_RAW DATA_

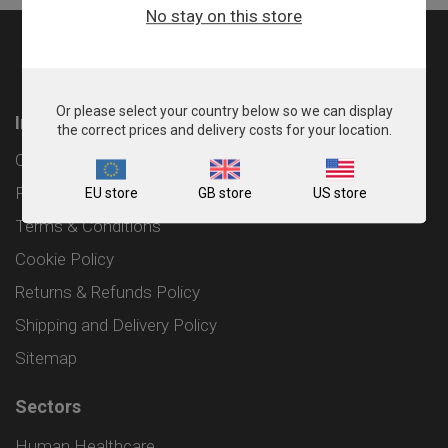
No stay on this store
Or please select your country below so we can display
Information
the correct prices and delivery costs for your location.
Contact
Privacy Policy
EU store
GB store
US store
Terms & Conditions
Cookie Policy
Returns & Refunds Policy
Shipping and Delivery Policy
Sitemap
Sectors
Human Healthcare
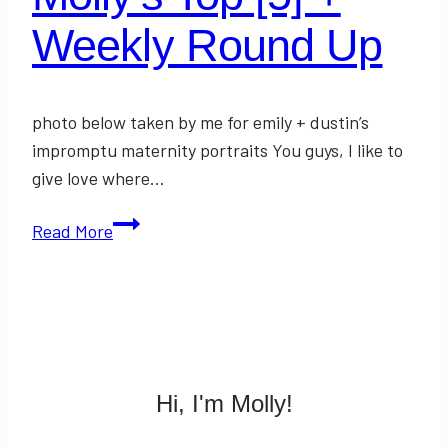
Weekly Round Up
photo below taken by me for emily + dustin’s
impromptu maternity portraits You guys, I like to
give love where…
Molly’s
Read More
Top
[5]
+
Weekly
Round
Up
Hi, I'm Molly!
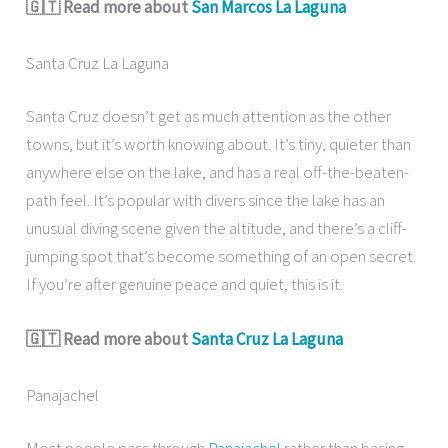
🇬🇹 Read more about
San Marcos La Laguna
Santa Cruz La Laguna
Santa Cruz doesn’t get as much attention as the other
towns, but it’s worth knowing about. It’s tiny, quieter than
anywhere else on the lake, and has a real off-the-beaten-
path feel. It’s popular with divers since the lake has an
unusual diving scene given the altitude, and there’s a cliff-
jumping spot that’s become something of an open secret.
If you’re after genuine peace and quiet, this is it.
🇬🇹 Read more about
Santa Cruz La Laguna
Panajachel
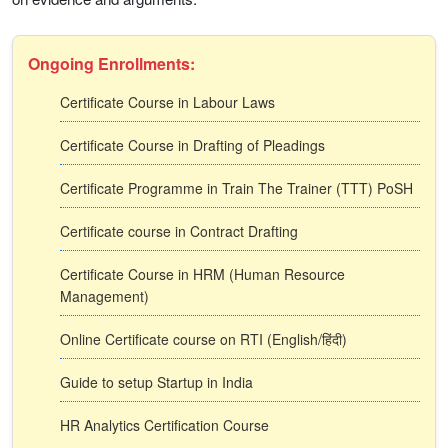
Ongoing Enrollments:
Certificate Course in Labour Laws
Certificate Course in Drafting of Pleadings
Certificate Programme in Train The Trainer (TTT) PoSH
Certificate course in Contract Drafting
Certificate Course in HRM (Human Resource
Management)
Online Certificate course on RTI (English/हिंदी)
Guide to setup Startup in India
HR Analytics Certification Course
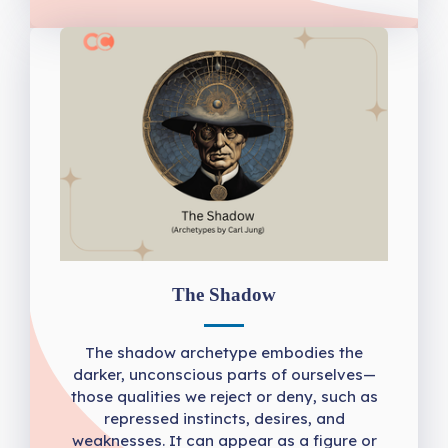
The Shadow
The shadow archetype embodies the
darker, unconscious parts of ourselves—
those qualities we reject or deny, such as
repressed instincts, desires, and
weaknesses. It can appear as a figure or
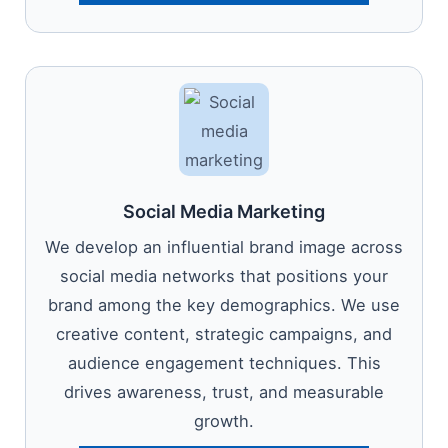
Social Media Marketing
We develop an influential brand image across
social media networks that positions your
brand among the key demographics. We use
creative content, strategic campaigns, and
audience engagement techniques. This
drives awareness, trust, and measurable
growth.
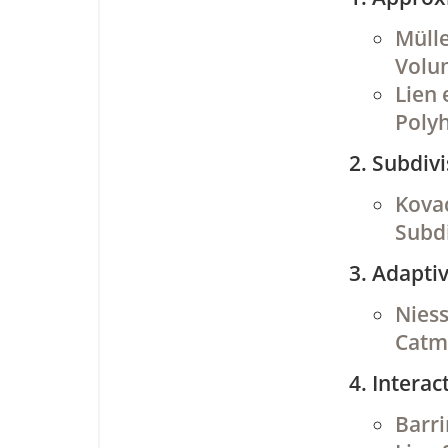
Mülle
Volu
Lien 
Poly
Subdivi
Kovac
Subdi
Adaptiv
Niess
Catmu
Interac
Barri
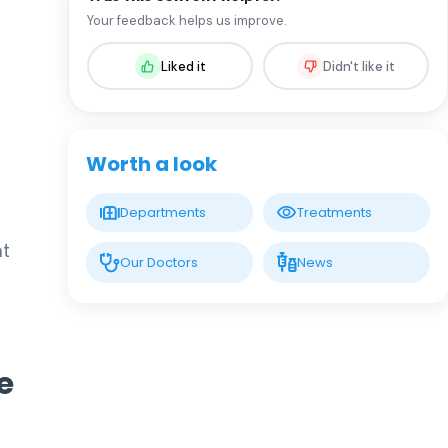
Assoc. Prof. MD. Sevil Arı Yuca
Your feedback helps us improve.
Pediatric Endocrinology and Metabolic
Diseases
Liked it
Didn't like it
LIV HOSPITAL BAHÇEŞEHIR
Assoc. Prof. MD. Ufuk Özuğuz
Endocrinology and Metabolism
Worth a look
LIV HOSPITAL BAHÇEŞEHIR
Departments
Treatments
Spec. MD. Hüseyin Çelik
Endocrinology and Metabolism
nt
Our Doctors
News
LIV HOSPITAL TOPKAPI
Prof. MD. Mehmet Aşık
Endocrinology and Metabolism
e
LIV HOSPITAL TOPKAPI
Prof. MD. Nujen Çolak Bozkurt
Endocrinology and Metabolism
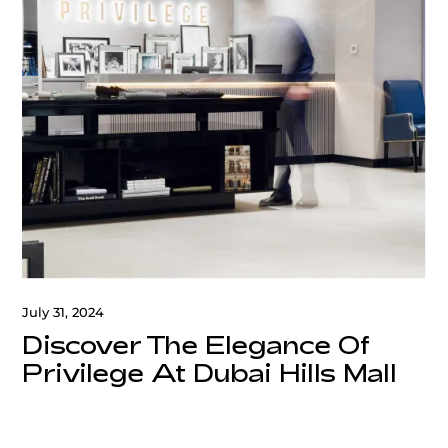
July 31, 2024
Discover The Elegance Of
Privilege At Dubai Hills Mall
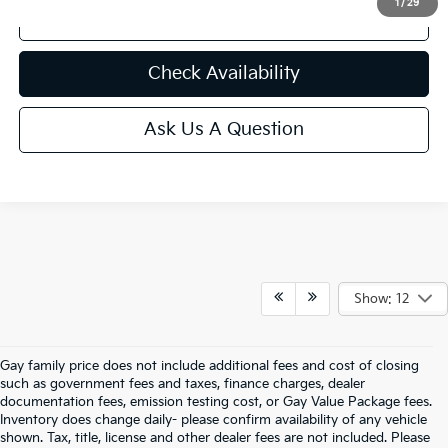
1
/
29
Click to Call
play_circle_outline
Video Available
Check Availability
Ask Us A Question
Show: 12
Gay family price does not include additional fees and cost of closing
such as government fees and taxes, finance charges, dealer
documentation fees, emission testing cost, or Gay Value Package fees.
Inventory does change daily- please confirm availability of any vehicle
shown. Tax, title, license and other dealer fees are not included. Please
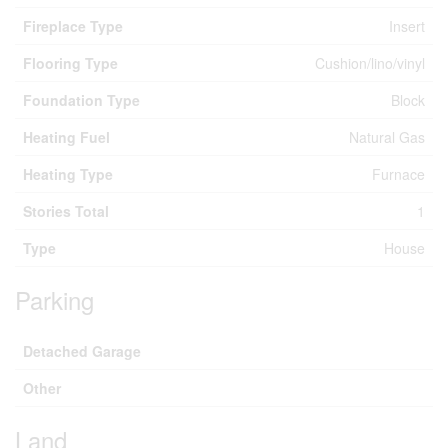
Fireplace Type
Insert
Flooring Type
Cushion/lino/vinyl
Foundation Type
Block
Heating Fuel
Natural Gas
Heating Type
Furnace
Stories Total
1
Type
House
Parking
Detached Garage
Other
Land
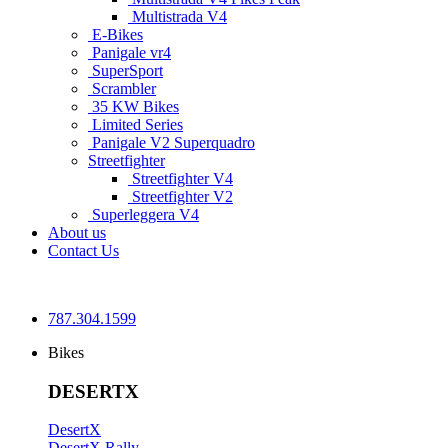
Multistrada V4
E-Bikes
Panigale vr4
SuperSport
Scrambler
35 KW Bikes
Limited Series
Panigale V2 Superquadro
Streetfighter
Streetfighter V4
Streetfighter V2
Superleggera V4
About us
Contact Us
787.304.1599
Bikes
DESERTX
DesertX
DesertX Rally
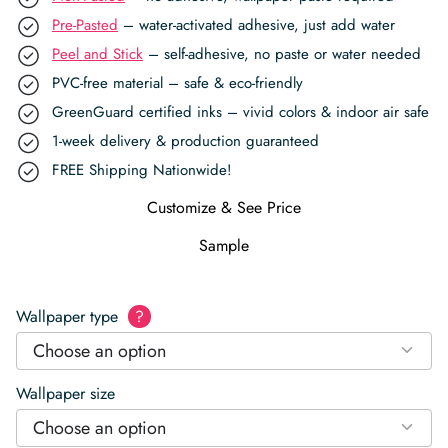
Pre-Pasted
– water-activated adhesive, just add water
Peel and Stick
– self-adhesive, no paste or water needed
PVC-free material – safe & eco-friendly
GreenGuard certified inks – vivid colors & indoor air safe
1-week delivery & production guaranteed
FREE Shipping Nationwide!
Customize & See Price
Sample
Wallpaper type
?
Choose an option
Wallpaper size
Choose an option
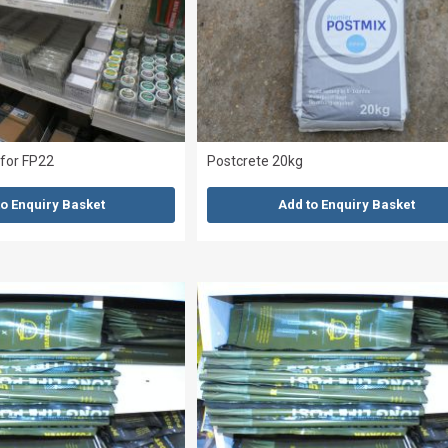
 for FP22
Postcrete 20kg
to Enquiry Basket
Add to Enquiry Basket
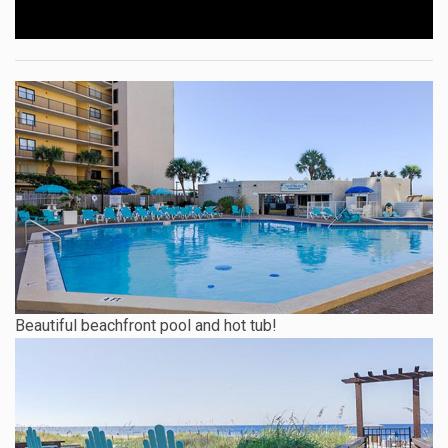
Beautiful beachfront pool and hot tub!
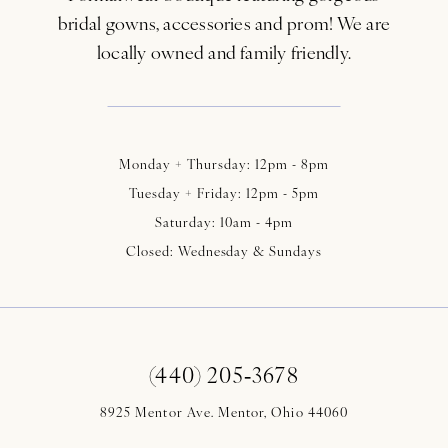
bridal gowns, accessories and prom! We are
locally owned and family friendly.
Monday + Thursday: 12pm - 8pm
Tuesday + Friday: 12pm - 5pm
Saturday: 10am - 4pm
Closed: Wednesday & Sundays
(440) 205‑3678
8925 Mentor Ave. Mentor, Ohio 44060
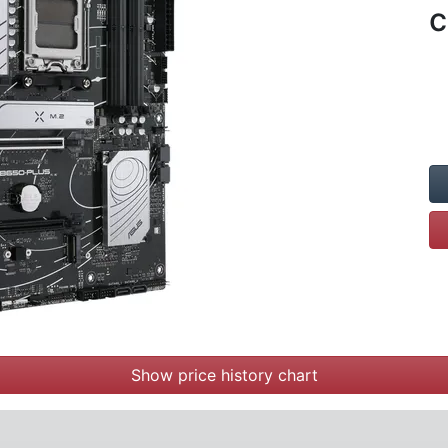
c
Show price history chart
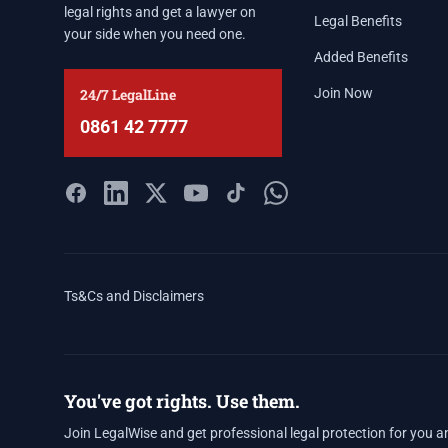
legal rights and get a lawyer on
Legal Benefits
your side when you need one.
Added Benefits
24/7 LegalLine
Join Now
0861 42 7777
Ts&Cs and Disclaimers
You've got rights. Use them.
Join LegalWise and get professional legal protection for you a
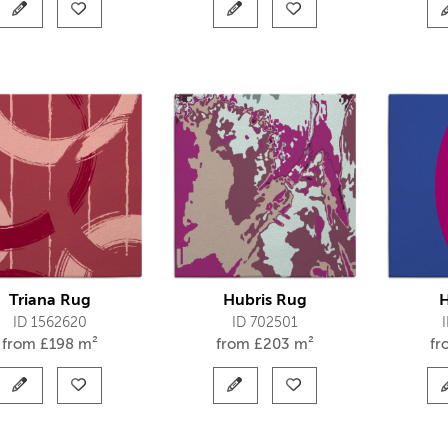
Triana Rug
Hubris Rug
H
ID 1562620
ID 702501
from
£
198 m²
from
£
203 m²
f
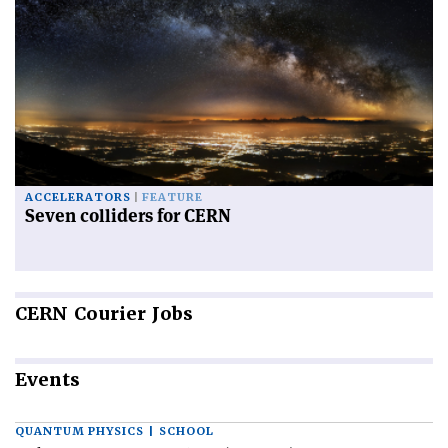
ACCELERATORS
FEATURE
Seven colliders for CERN
CERN
Courier Jobs
Events
QUANTUM PHYSICS | SCHOOL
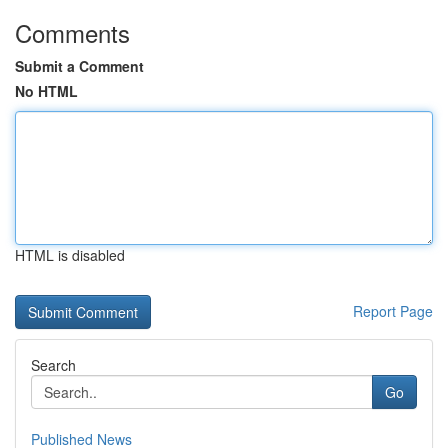
Comments
Submit a Comment
No HTML
HTML is disabled
Report Page
Search
Go
Published News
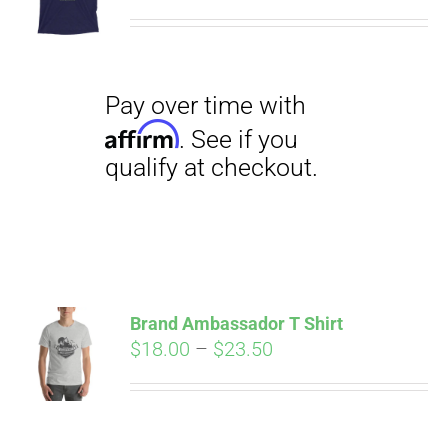
range:
$29.00
through
$31.50
Pay over time with
Affirm
. See if you
qualify at checkout.
Brand Ambassador T Shirt
Price
$
18.00
–
$
23.50
range:
Pay over time with
$18.00
Affirm
. See if you
through
qualify at checkout.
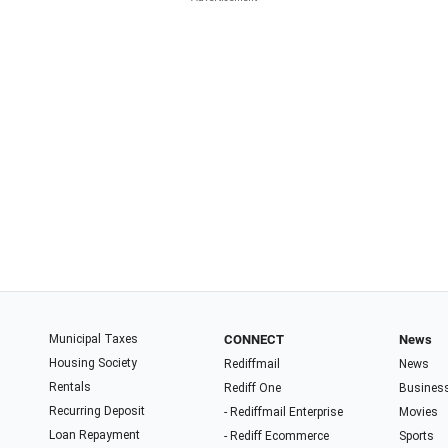
Municipal Taxes
CONNECT
News
Housing Society
Rediffmail
News
Rentals
Rediff One
Busines
Recurring Deposit
- Rediffmail Enterprise
Movies
Loan Repayment
- Rediff Ecommerce
Sports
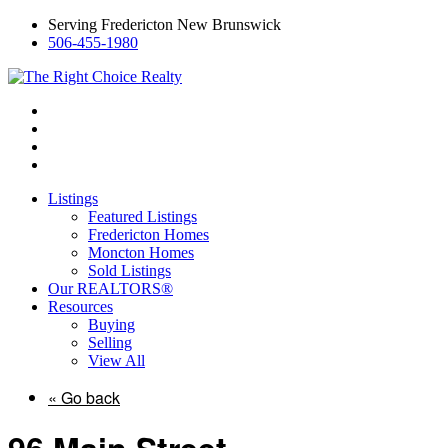
Serving Fredericton New Brunswick
506-455-1980
Listings
Featured Listings
Fredericton Homes
Moncton Homes
Sold Listings
Our REALTORS®
Resources
Buying
Selling
View All
« Go back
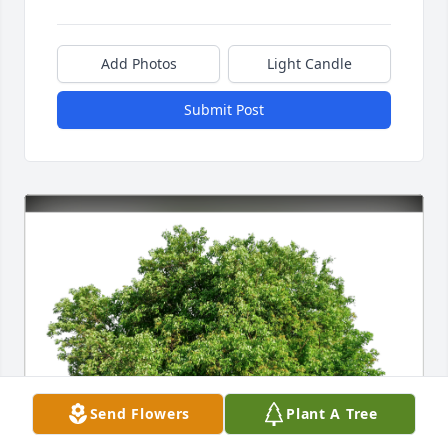
Add Photos
Light Candle
Submit Post
Send Flowers
Plant A Tree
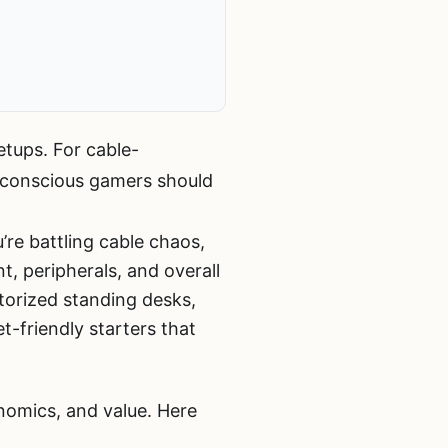
etups. For cable-
conscious gamers should
’re battling cable chaos,
, peripherals, and overall
torized standing desks,
-friendly starters that
nomics, and value. Here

_PROBLEM REQUIREMENTS_
Revise the records above by replacing every "Read more about" with "Learn more about", leaving all other text unchanged. Omit the pictures from the answer.

_TASK ANSWER_
No stay on this store
Or please select your country below so we can display
Information
the correct prices and delivery costs for your location.
Contact
Privacy Policy
EU store
GB store
US store
Terms & Conditions
Cookie Policy
Returns & Refunds Policy
Shipping and Delivery Policy
Sitemap
Sectors
Human Healthcare
Weekly Round Up
photo below taken by me for emily + dustin’s
impromptu maternity portraits You guys, I like to
give love where…
Molly’s
Read More
Top
[5]
+
Weekly
Round
Up
Hi, I'm Molly!
🇬🇹 Learn more about
San Marcos La Laguna
Santa Cruz La Laguna
Santa Cruz doesn’t get as much attention as the other
towns, but it’s worth knowing about. It’s tiny, quieter than
anywhere else on the lake, and has a real off-the-beaten-
path feel. It’s popular with divers since the lake has an
unusual diving scene given the altitude, and there’s a cliff-
jumping spot that’s become something of an open secret.
If you’re after genuine peace and quiet, this is it.
🇬🇹 Learn more about
Santa Cruz La Laguna
Panajachel
Ongoing Enrollments:
Certificate Course in Labour Laws
Certificate Course in Drafting of Pleadings
Certificate Programme in Train The Trainer (TTT) PoSH
Certificate course in Contract Drafting
Certificate Course in HRM (Human Resource
Management)
Online Certificate course on RTI (English/हिंदी)
Guide to setup Startup in India
HR Analytics Certification Course
The Shadow
The shadow archetype embodies the
darker, unconscious parts of ourselves—
those qualities we reject or deny, such as
repressed instincts, desires, and
weaknesses. It can appear as a figure or
Social Media Marketing
We develop an influential brand image across
social media networks that positions your
brand among the key demographics. We use
creative content, strategic campaigns, and
audience engagement techniques. This
drives awareness, trust, and measurable
growth.
Mülle
Volu
Lien 
Poly
Subdivi
Kovac
Subdi
Adaptiv
Niess
Catmu
Interac
Barri
Assoc. Prof. MD. Sevil Arı Yuca
Your feedback helps us improve.
Pediatric Endocrinology and Metabolic
Diseases
Liked it
Didn't like it
LIV HOSPITAL BAHÇEŞEHIR
Assoc. Prof. MD. Ufuk Özuğuz
Endocrinology and Metabolism
Worth a look
LIV HOSPITAL BAHÇEŞEHIR
Departments
Treatments
Spec. MD. Hüseyin Çelik
Endocrinology and Metabolism
nt
Our Doctors
News
LIV HOSPITAL TOPKAPI
Prof. MD. Mehmet Aşık
Endocrinology and Metabolism
e
LIV HOSPITAL TOPKAPI
Prof. MD. Nujen Çolak Bozkurt
Endocrinology and Metabolism
July 31, 2024
Discover The Elegance Of
Privilege At Dubai Hills Mall
1
/
29
Click to Call
play_circle_outline
Video Available
Check Availability
Ask Us A Question
Show: 12
Gay family price does not include additional fees and cost of closing
such as government fees and taxes, finance charges, dealer
documentation fees, emission testing cost, or Gay Value Package fees.
Inventory does change daily- please confirm availability of any vehicle
shown. Tax, title, license and other dealer fees are not included. Please
Fireplace Type
Insert
Flooring Type
Cushion/lino/vinyl
Foundation Type
Block
Heating Fuel
Natural Gas
Heating Type
Furnace
Stories Total
1
Type
House
Parking
Detached Garage
Other
Land
Multistrada V4
E-Bikes
Panigale vr4
SuperSport
Scrambler
35 KW Bikes
Limited Series
Panigale V2 Superquadro
Streetfighter
Streetfighter V4
Streetfighter V2
Superleggera V4
About us
Contact Us
787.304.1599
Bikes
DESERTX
DesertX
DesertX Rally
Pre-Pasted
– water-activated adhesive, just add water
Peel and Stick
– self-adhesive, no paste or water needed
PVC-free material – safe & eco-friendly
GreenGuard certified inks – vivid colors & indoor air safe
1-week delivery & production guaranteed
FREE Shipping Nationwide!
Customize & See Price
Sample
Wallpaper type
?
Choose an option
Wallpaper size
Choose an option
 for FP22
Postcrete 20kg
to Enquiry Basket
Add to Enquiry Basket
Beautiful beachfront pool and hot tub!
bridal gowns, accessories and prom! We are
locally owned and family friendly.
Monday + Thursday: 12pm - 8pm
Tuesday + Friday: 12pm - 5pm
Saturday: 10am - 4pm
Closed: Wednesday & Sundays
(440) 205‑3678
8925 Mentor Ave. Mentor, Ohio 44060
c
Show price history chart
legal rights and get a lawyer on
Legal Benefits
your side when you need one.
Added Benefits
24/7 LegalLine
Join Now
0861 42 7777
Ts&Cs and Disclaimers
You've got rights. Use them.
Join LegalWise and get professional legal protection for you a
Triana Rug
Hubris Rug
H
ID 1562620
ID 702501
from
£
198 m²
from
£
203 m²
f
ACCELERATORS
FEATURE
Seven colliders for CERN
CERN
Courier Jobs
Events
QUANTUM PHYSICS | SCHOOL
Comments
Submit a Comment
No HTML
HTML is disabled
Report Page
Search
Go
Published News
range:
$29.00
through
$31.50
Pay over time with
Affirm
. See if you
qualify at checkout.
Brand Ambassador T Shirt
Price
$
18.00
–
$
23.50
range:
Pay over time with
$18.00
Affirm
. See if you
through
qualify at checkout.
Municipal Taxes
CONNECT
News
Housing Society
Rediffmail
News
Rentals
Rediff One
Busines
Recurring Deposit
- Rediffmail Enterprise
Movies
Loan Repayment
- Rediff Ecommerce
Sports
Serving Fredericton New Brunswick
506-455-1980
Listings
Featured Listings
Fredericton Homes
Moncton Homes
Sold Listings
Our REALTORS®
Resources
Buying
Selling
View All
« Go back
Add Photos
Light Candle
Submit Post
Send Flowers
Plant A Tree
etups. For cable-
conscious gamers should
’re battling cable chaos,
, peripherals, and overall
torized standing desks,
-friendly starters that
nomics, and value. Here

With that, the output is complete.